Reflecting its continued concerns about unsubstantiated and atypical earnings claims, the Federal Trade Commission (“FTC”) has initiated a process that, if finalized, would allow it to recover monies for affected consumers and seek substantial penalties from entities that deceptively promote money-making opportunities. In addition, the FTC announced a settlement of a lawsuit against an online stock trading site. The settlement includes enhanced restrictions on earnings claims and other restrictions relating to the marketing of its programs.
The FTC has long pursued enforcement action against companies it believes are making deceptive or unfair/atypical earnings claims. Recent actions include the 1,100 warning letters the agency sent in October 2021 to businesses that the agency asserts may be making improper earnings claims. More recently, the FTC announced a $2.425 million settlement with RagingBull.com, resolving a December 2020 lawsuit. Among other claims, the FTC alleged that RagingBull.com advertised subscriptions that they claimed gave subscribers access to the company’s investment “gurus” who could “double or triple” their trading accounts in a week. In addition to the monetary settlement, the order will prohibit the defendants from making claims about potential earnings without having written evidence that those claims are typical for customers, and from making claims that misrepresent the potential success of purchasers regardless of experience, amount of investment, or amount of time spent trading.
In addition to these enforcement efforts, the FTC is now seeking to promulgate a rule related to earnings claims. This rulemaking is set forth in an Advanced Notice of Proposed Rulemaking (“ANPR”), published in the Federal Register. The FTC makes clear in the ANPR that a strong driving force behind its initiation of this process is its ability to recover monetary damages in the wake of the Supreme Court’s decision in AMG Capital Mgmt., LLC v. FTC. As we have discussed previously, the Supreme Court ruled in this case that the FTC could no longer go directly to federal court to recover monetary damages from defendants who have committed deceptive trade acts. Specifically, the Court found that Section 13(b) of the FTC Act does not permit the FTC to obtain court-ordered monetary relief, but rather limits the FTC to injunctive relief. An earnings claim rule would enable the FTC to recover civil penalties against companies who violate the rule, pursuant to Section 5 of the FTC Act.
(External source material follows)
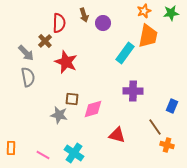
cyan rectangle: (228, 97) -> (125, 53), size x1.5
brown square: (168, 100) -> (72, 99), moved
In its ANPR, the FTC states that it and other government agencies have alleged that misleading earnings claims have been used in a variety of contexts, including “coaching or mentoring, education, work-from-home, ‘gig’ work, and other job opportunities, multi-level marketing opportunities, franchise, e-commerce or other business opportunities, chain referral schemes, and other investment opportunities.” The FTC is seeking comment as to the prevalence of such earnings claims in these contexts, as well as any others.
Further, the FTC includes a detailed list of information it is seeking from commenters, including with respect to the use of disclaimers to correct misleading earnings claims, what substantiation should be required to support an earnings claim, and whether and how lifestyle claims, such as expensive vacations, quitting jobs, or purchasing a luxury car, should be addressed in a proposed rule.
Takeaway: The FTC’s recent actions regarding earnings claims makes clear that the agency is focused on challenging earnings claims, particularly those that are atypical. Marketers making earnings claims should carefully review these recent actions and monitor the rulemaking process.